Reinforcement Twinning: from digital twins to model-based reinforcement learning

Lorenzo Schena,Pedro Marques,Romain Poletti,Samuel Ahizi,Jan Van den Berghe,Miguel A. Mendez
2024-07-11
Abstract:Digital twins promise to revolutionize engineering by offering new avenues for optimization, control, and predictive maintenance. We propose a novel framework for simultaneously training the digital twin of an engineering system and an associated control agent. The twin's training combines adjoint-based data assimilation and system identification methods, while the control agent's training merges model-based optimal control with model-free reinforcement learning. The control agent evolves along two independent paths: one driven by model-based optimal control and the other by reinforcement learning. The digital twin serves as a virtual environment for confrontation and indirect interaction, functioning as an "expert demonstrator." The best policy is selected for real-world interaction and cloned to the other path if training stagnates. We call this framework Reinforcement Twinning (RT). The framework is tested on three diverse engineering systems and control tasks: (1) controlling a wind turbine under varying wind speeds, (2) trajectory control of flapping-wing micro air vehicles (FWMAVs) facing wind gusts, and (3) mitigating thermal loads in managing cryogenic storage tanks. These test cases use simplified models with known ground truth closure laws. Results show that the adjoint-based digital twin training is highly sample-efficient, completing within a few iterations. For the control agent training, both model-based and model-free approaches benefit from their complementary learning experiences. The promising results pave the way for implementing the RT framework on real systems.
Systems and Control
What problem does this paper attempt to address?

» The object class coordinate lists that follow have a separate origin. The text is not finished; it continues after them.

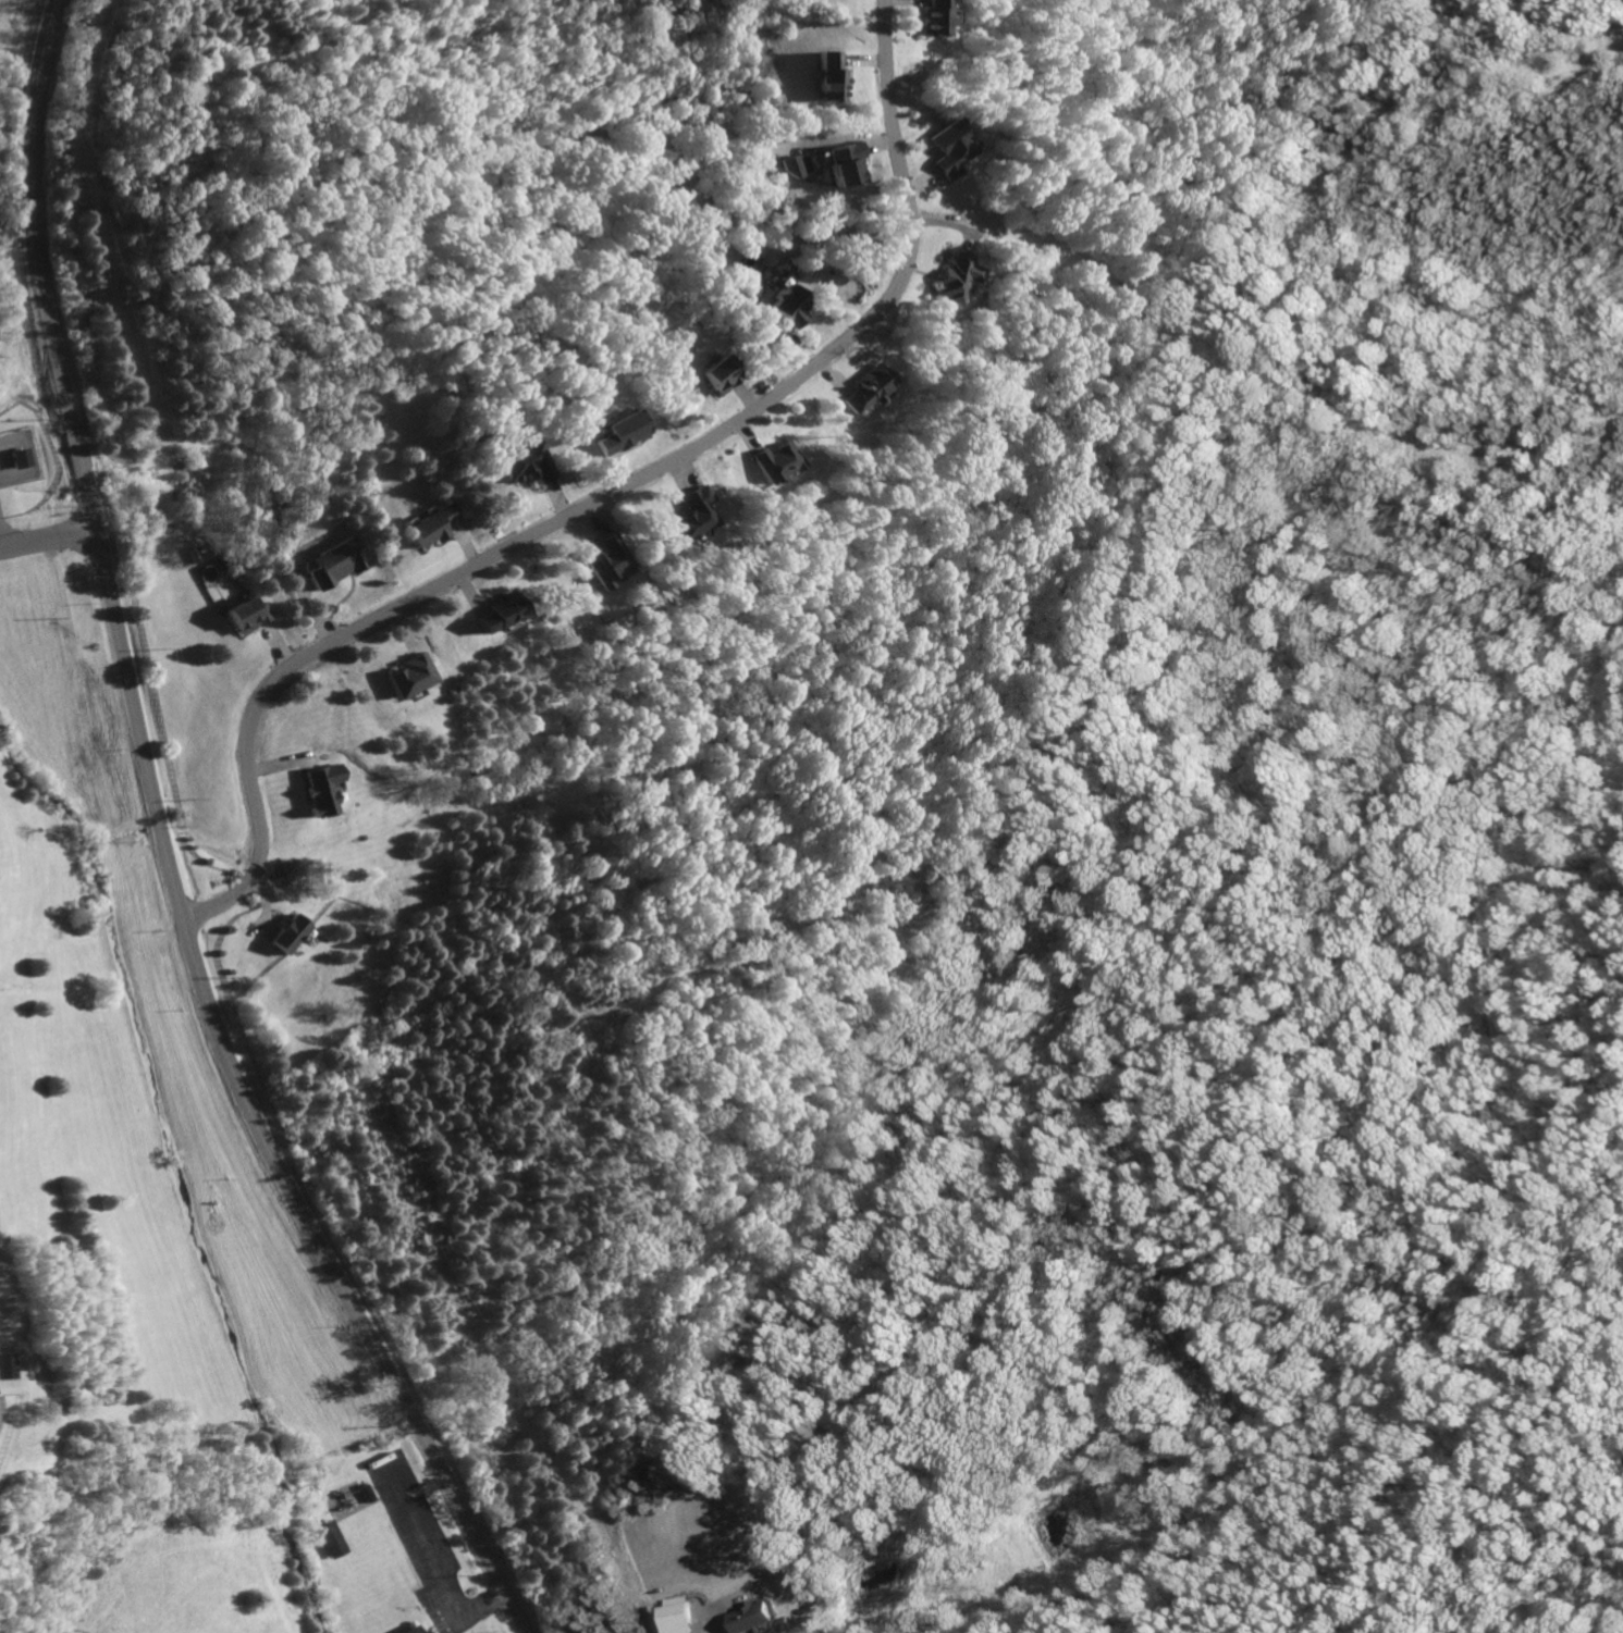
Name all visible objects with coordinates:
building: (924, 19)
building: (824, 79)
building: (943, 151)
building: (840, 166)
building: (787, 168)
building: (952, 278)
building: (785, 306)
building: (716, 374)
building: (864, 390)
building: (617, 432)
building: (18, 458)
building: (523, 462)
building: (771, 462)
road: (601, 499)
building: (688, 514)
building: (431, 526)
road: (48, 536)
building: (334, 562)
building: (606, 562)
building: (497, 614)
building: (247, 615)
building: (410, 676)
building: (321, 789)
road: (168, 849)
building: (289, 934)
building: (4, 1367)
building: (332, 1540)
building: (752, 1617)
building: (678, 1619)
building: (412, 1630)
building: (424, 1632)

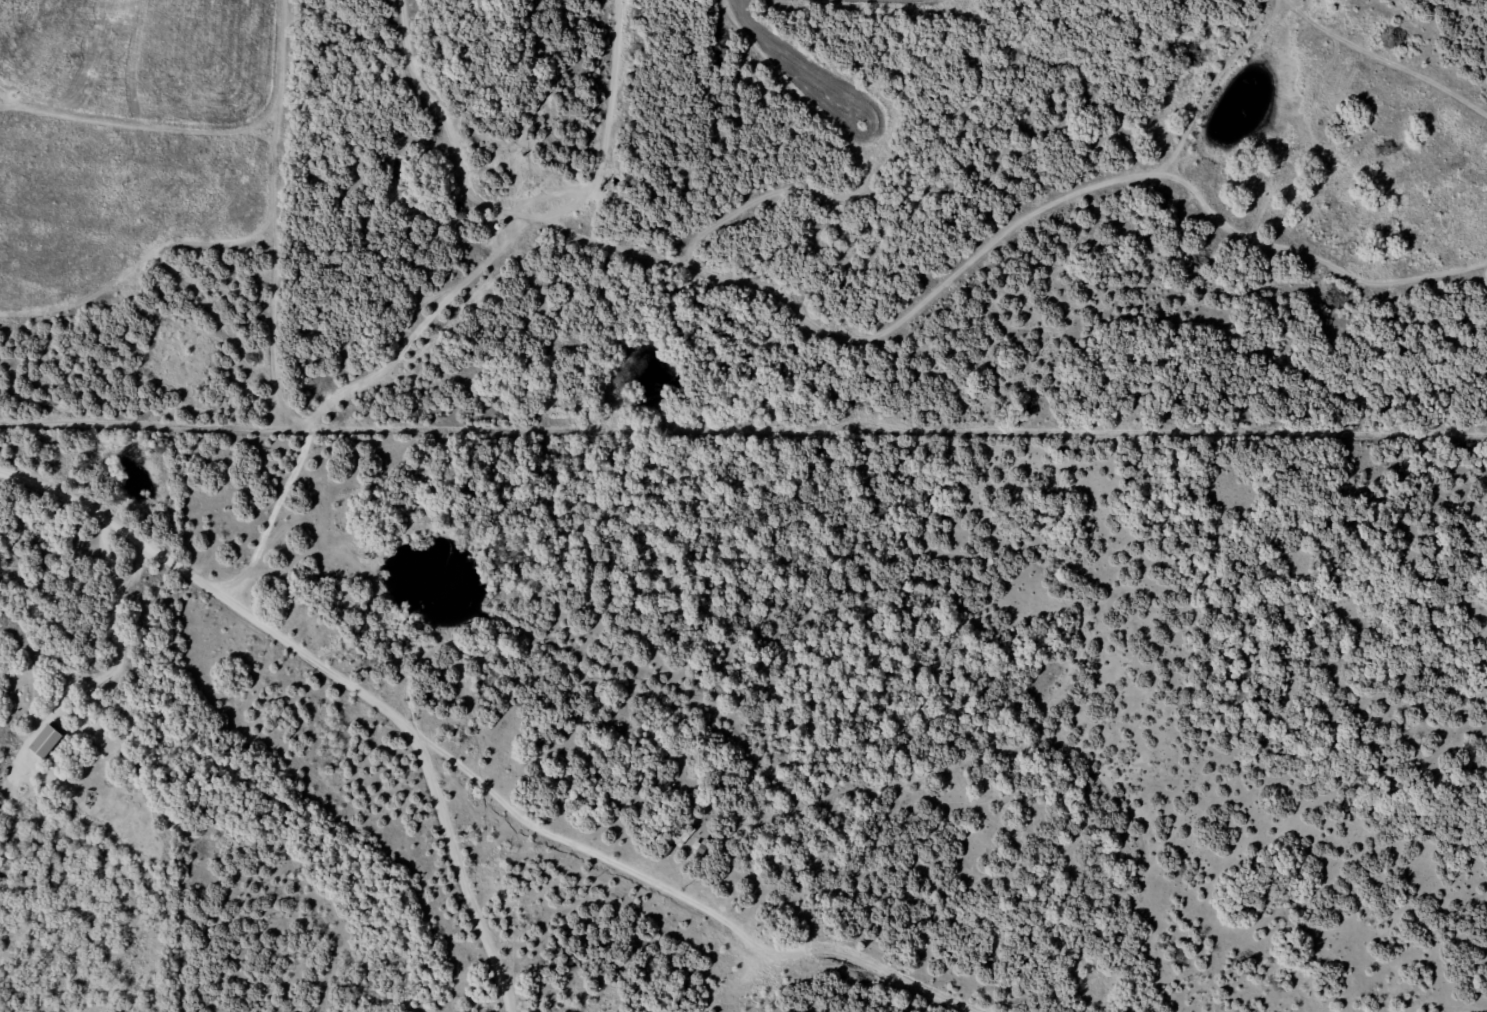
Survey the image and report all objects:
road: (1420, 70)
road: (601, 104)
road: (20, 139)
road: (1031, 230)
road: (503, 252)
road: (392, 390)
road: (254, 615)
building: (48, 745)
building: (683, 839)
road: (698, 895)
road: (481, 917)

This paper proposes a new framework called Reinforcement Twinning (RT) aiming to simultaneously train the digital twin of an engineering system and its associated control agent. The digital twin combines adjoint-based data assimilation and system identification methods, while the training of the control agent combines model-based optimal control and model-free reinforcement learning. During the training process, the control agent evolves along two separate paths, one driven by the model and the other driven by reinforcement learning. The digital twin serves as a virtual environment for indirect interaction between the two. When independent training stagnates, the best strategy is selected to interact with the real environment and "cloned" onto the other path. The RT framework was tested on three different engineering systems and control tasks: wind turbine wind speed control, flapping micro aerial vehicle trajectory control, and low-temperature tank heat load mitigation. Simplified models were used for experimentation, and the results showed that the digital twin achieved high efficiency in adjoint training samples and could be accomplished within a few iterations. In the training of the control agent, model-driven and model-free control training mutually benefited from complementary learning methods. The key point of the paper lies in combining the concept of real-time interactive digital twin with reinforcement learning to improve control efficiency and adaptability, laying the foundation for the future implementation of the RT framework in real systems.